Auch wenn die mächtigsten Staaten der Welt sich der Rechtsprechung des IGH nicht unterworfen haben, hat das Gericht in zahlreichen Streitfällen seine Bedeutung für die internationale Rechtsordnung deutlich gemacht. Aktuell gilt das vor allem für das Verfahren zur Frage eines mutmaßlichen israelischen Völkermordes im Gaza-Streifen.
Mehrfach sind in der Vergangenheit hohe Offizielle der Vereinten Nationen mit dem Friedensnobelpreis ausgezeichnet worden. Der scheidende Generalsekretär der Vereinten Nationen, António Guterres, gehört nicht zu erfolgreichsten Friedensstiftern, aber er war auch in besonders schwierigen Zeiten im Amt. Das Nobelpreiskomitee könnte bemüht sein, Guterres stetiges Bemühen um Relevanz für die Vereinten Nationen in der wachsenden Zahl internationaler Konflikte zu würdigen.

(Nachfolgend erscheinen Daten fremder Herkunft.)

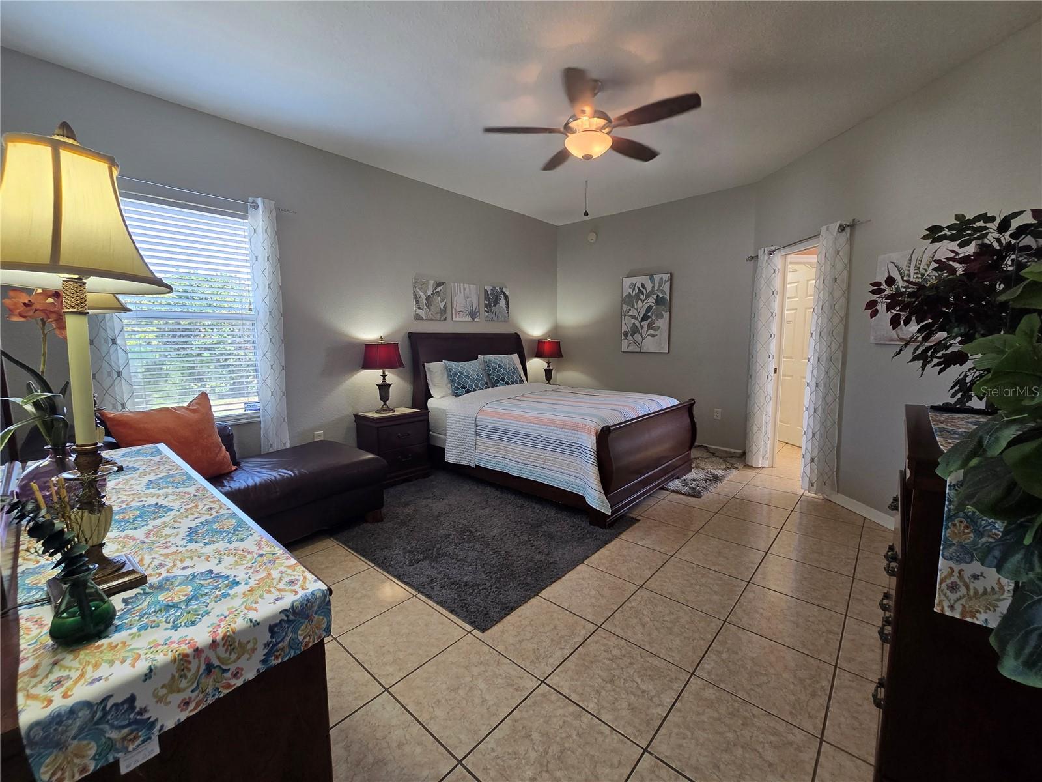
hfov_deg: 106.2
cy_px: 391
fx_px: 391
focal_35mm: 13
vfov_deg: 89.9
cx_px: 521
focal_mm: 2.2
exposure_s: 1/60
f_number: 2.2
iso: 125
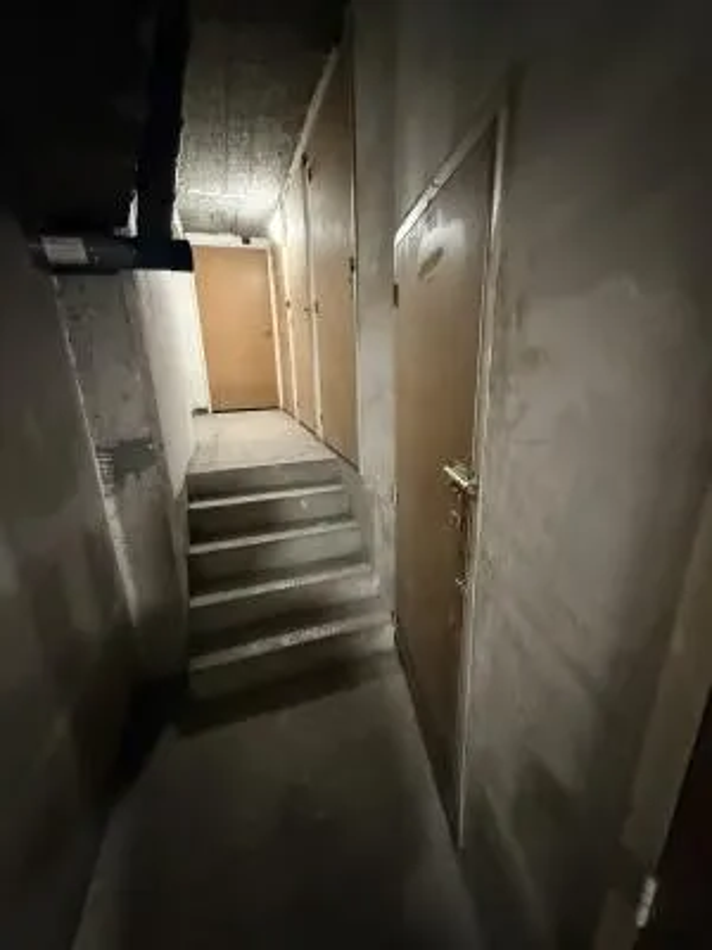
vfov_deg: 102.1
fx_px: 384
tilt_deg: -17.0
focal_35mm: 14
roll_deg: +3.0
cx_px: 356
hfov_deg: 85.7
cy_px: 475
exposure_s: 1/25
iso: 1250
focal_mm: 2.22
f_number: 2.2
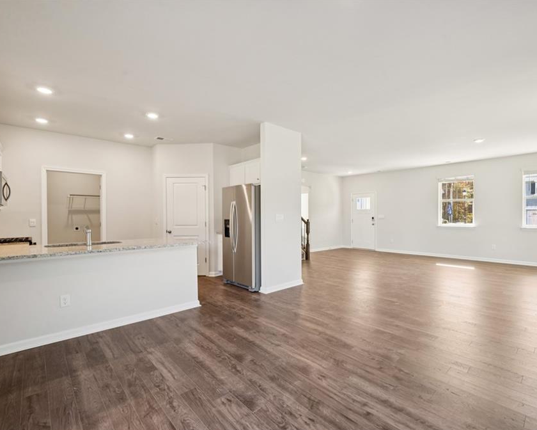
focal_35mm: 16
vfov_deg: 80.4
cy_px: 217
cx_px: 287
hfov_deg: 93.0
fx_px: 254
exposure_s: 1/13
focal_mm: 14
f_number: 8
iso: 125
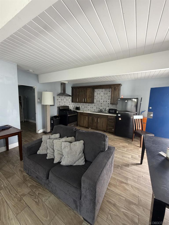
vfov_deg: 102.1
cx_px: 84
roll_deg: -1.9
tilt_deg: -7.4
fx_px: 91
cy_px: 112
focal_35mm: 14
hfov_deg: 85.7
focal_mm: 2.22
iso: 320
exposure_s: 1/114
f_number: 2.2
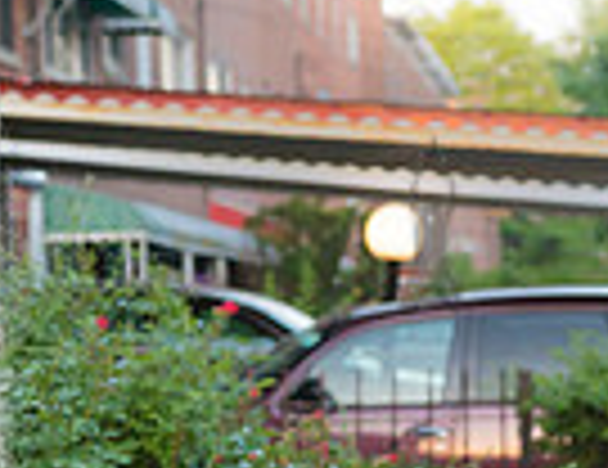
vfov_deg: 9.2
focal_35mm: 160
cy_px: 713
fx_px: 2838
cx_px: 479
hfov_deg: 12.2
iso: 1000
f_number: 4.5
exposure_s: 1/320
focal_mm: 34
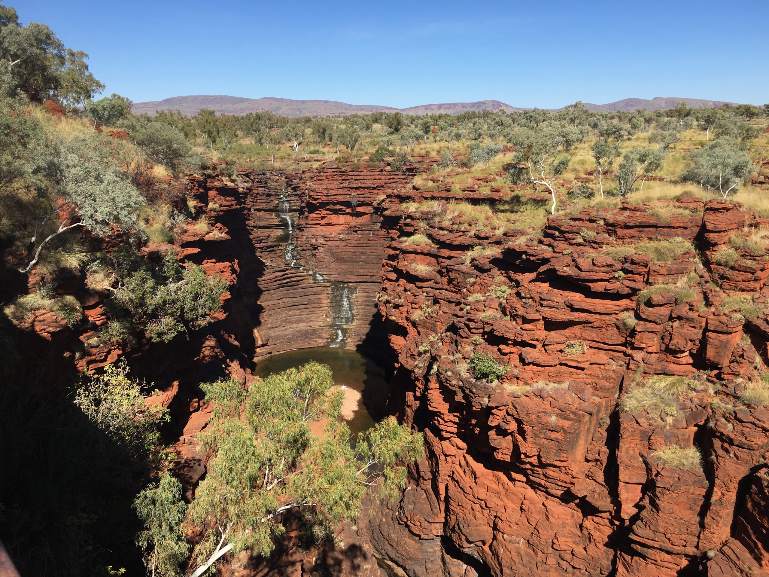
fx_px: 644
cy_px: 288
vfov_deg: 48.2
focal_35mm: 29
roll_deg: -0.3
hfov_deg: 61.7
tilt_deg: -14.4
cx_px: 384
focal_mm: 4.15
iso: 25
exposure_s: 1/1282
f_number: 2.2
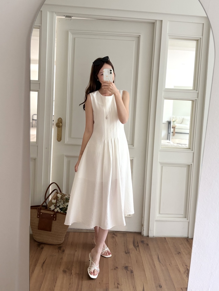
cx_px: 110
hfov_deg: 53.1
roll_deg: -4.0
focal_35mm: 26
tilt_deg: -15.4
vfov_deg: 67.3
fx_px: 219
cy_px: 146
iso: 160
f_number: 1.6
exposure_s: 1/60
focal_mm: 5.96
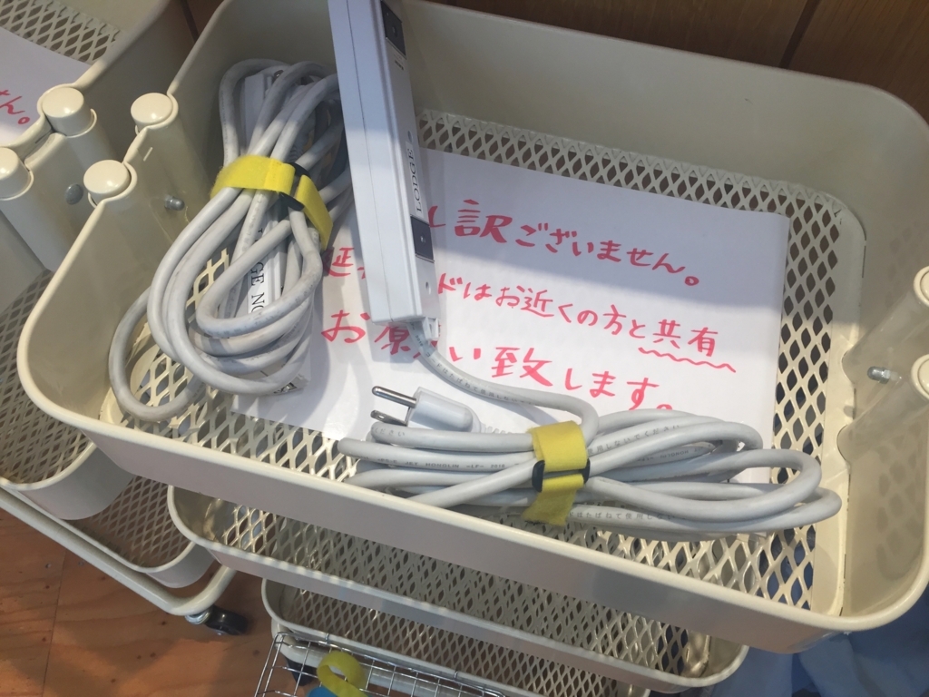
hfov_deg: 61.7
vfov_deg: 48.2
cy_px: 348
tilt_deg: -61.6
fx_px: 778
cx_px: 464
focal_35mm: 29
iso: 40
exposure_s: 1/60
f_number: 2.2
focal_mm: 4.15
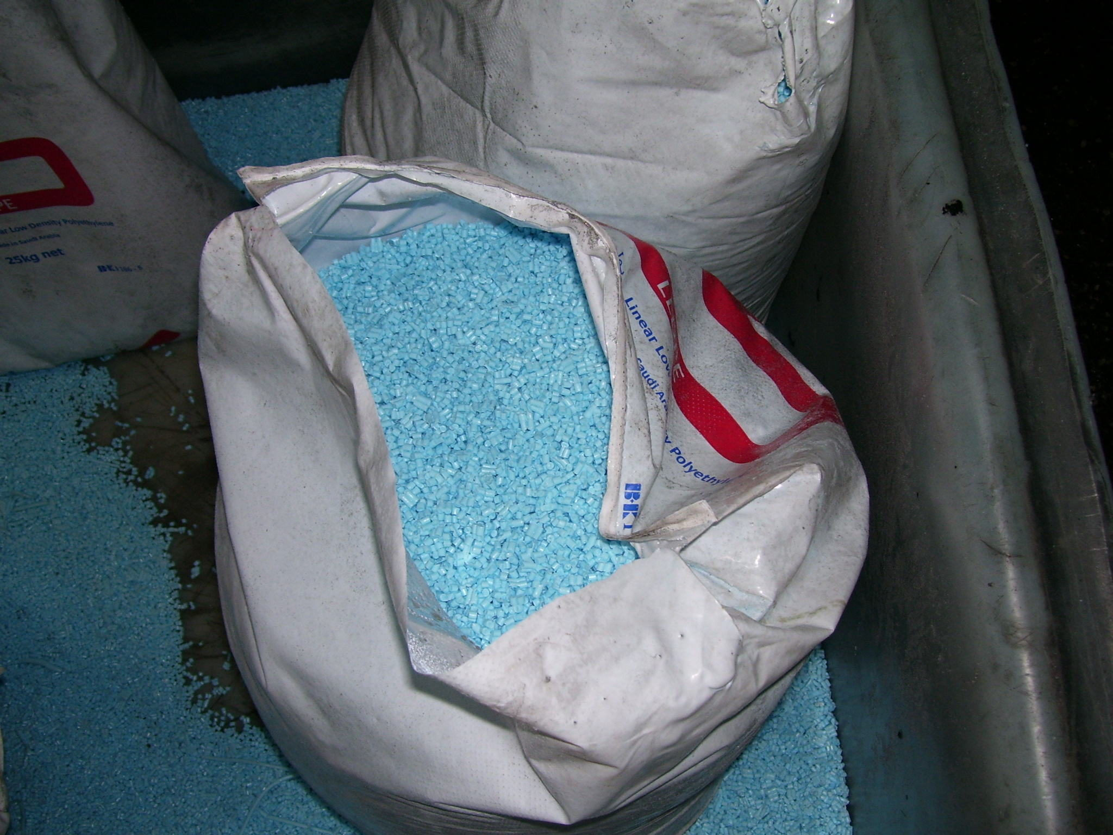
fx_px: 1190
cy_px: 418
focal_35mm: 37
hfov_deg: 50.1
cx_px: 556
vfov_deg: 38.7
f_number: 2.7
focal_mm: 6
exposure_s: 1/60
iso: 80
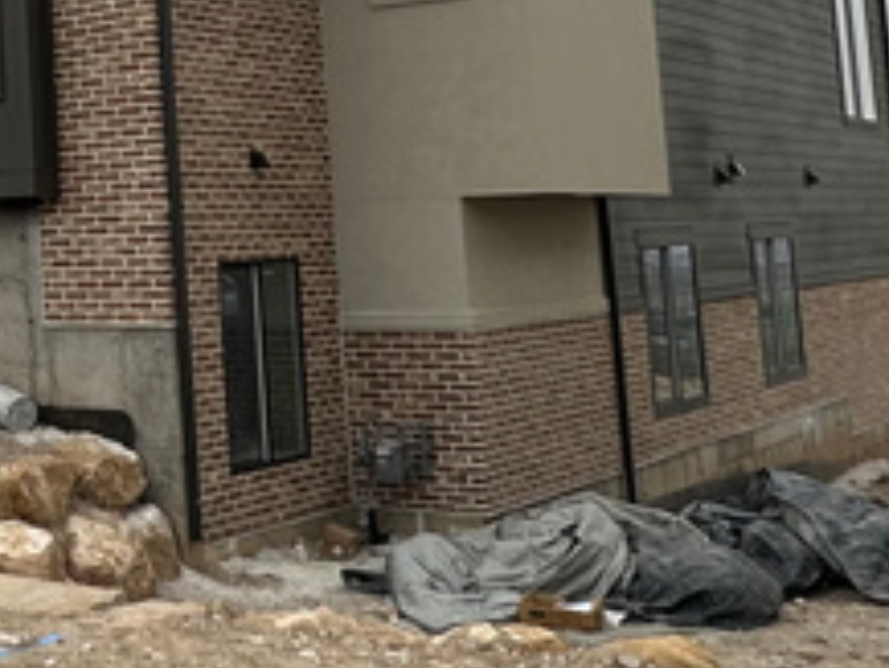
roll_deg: +1.3
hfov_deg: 26.2
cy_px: 66
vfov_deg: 21.8
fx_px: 1696
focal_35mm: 66
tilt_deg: +7.2
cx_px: -180
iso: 40
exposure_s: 1/651
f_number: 2.2
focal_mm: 2.22
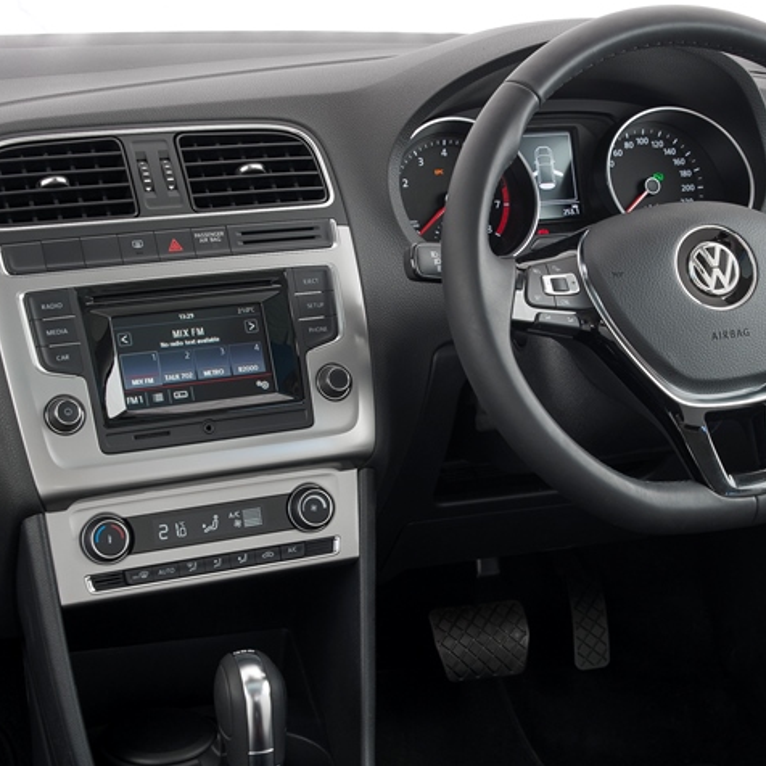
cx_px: 468
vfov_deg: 26.9
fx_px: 1602
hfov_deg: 26.8
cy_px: 421
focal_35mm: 64
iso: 100
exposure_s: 1/15
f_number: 8
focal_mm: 35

Ein Name, der im Zusammenhang mit dem Friedensnobelpreis 2025 immer wieder fällt, ist der von US-Präsident Donald Trump. Zahlreiche Politiker:innen und einzelne Regierungen würden ihnen gerne als Friedensnobelpreis-Kandidaten vorschlagen.
Allerdings dürften Trumps Chancen auf den Preis vor allem angesichts seiner Haltung zum Gaza-Krieg gering sein. Zudem hat das Nobelkomitee in der jüngeren Vergangenheit schlechte Erfahrungen mit der Auszeichnung von amtierenden Staatsführern gemacht, wie zuletzt beim äthiopischen Ministerpräsidenten Abiy.
Das dürfte auch die Chancen für andere hochrangige Vermittler deutlich mindern, wie den Premierminister Qatars, Sheikh Mohammed, der in den Verhandlungen zwischen Israel und der Hamas eine zentrale Rolle hatte, oder den Vorsitzenden der rechten türkischen Partei der Nationalistischen Bewegung, der den türkisch-kurdischen Friedensprozess initiiert hat.
Größere Chancen dürften Nicht-Regierungsorganisationen haben, die sich um Versöhnung zwischen verfeindeten Gruppen bemühen. Aktuell könnte dabei das Augenmerk des Komitees vor allem auf Israel und Palästina liegen, und damit auf der Organisation B‘Tselem, The Israeli Information Center for Human Rights in the Occupied Territories, die Kriegs- und Menschenrechtsverstöße dokumentiert. Auch die israelisch-palästinensische Organisation Palestinian-Israeli Bereaved Families Forum, die von Eltern gegründet wurde, deren Kinder Opfer von Gewalt geworden sind, wäre preiswürdig.“
Friedensnobelpreis-Favoritenliste Prof. Dr. Michael Brzoska 2025:
- Internationaler Strafgerichtshof in Den Haag
- Internationaler Gerichtshof in Den Haag
- UN-Generalsekretär Antonio Guterres
- B’Tselem (NGO)
- Palestinian-Israeli Bereaved Families Forum (NGO)
Prof. Dr. Michael Brzoska ist Senior Fellow am Institut für Friedensforschung und Sicherheitspolitik (IFSH). Von 2006 bis 2016 war er Wissenschaftlicher Direktor des IFSH.